Members of the Lost Lake Association in Henrico County are worried that their neighborhood pond is living up to its name a little too well.
Lost Lake, officially known as Bryant Pond, is getting shallower, the association charges in a lawsuit. The lower depth makes the water more hospitable to “foul smelling algae blooms” and less welcoming to human swimmers and boaters.
The association alleges that Wilton Development Corp., which constructed the Raleigh subdivision north of Lost Lake off River Road in Henrico, provides the sediment that’s building up on the bottom of the lake. The association wants Wilton to pay for the cleanup. Wilton did not return phone calls seeking comment by press time.

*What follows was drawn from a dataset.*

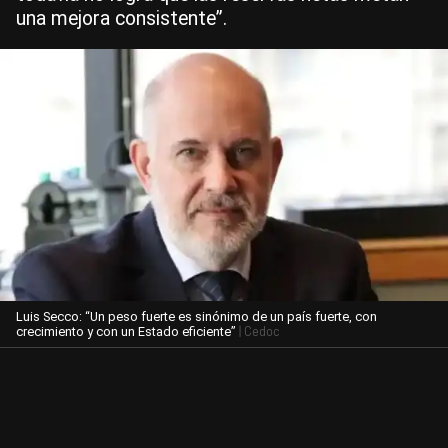
una mejora consistente”.
Luis Secco: “Un peso fuerte es sinónimo de un país fuerte, con
| Cedoc
crecimiento y con un Estado eficiente”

This inconvenience to the homeowners represents the latest chapter in the lake’s recent difficulties.
“They called it Lost Lake even before it got lost,” says Geoff Smith, a senior water resources engineer with Williamsburg Environmental Group who does consulting work for the homeowners’ association.
“During Hurricane Isabel the dam at the north end of the lake got clogged with debris and it failed,” Smith says. “Failed” is dam-talk for “broke”; in this case the dam released several million gallons of water that gushed into a creek underneath Parham Road.
Smith won’t comment on the lawsuit specifically, but says the roofs, roads and driveways in a new development generally create surfaces that don’t absorb water as readily as undeveloped earth. This increases the amount of water that runs off and adds elements such as motor oil and tire rubber that eventually gets deposited in, say, the bottom of a nearby pond.
The suit estimates that cleanup will cost a minimum of $75,000, plus $40 to $80 for every cubic yard of material removed from the bottom of the disappearing lake.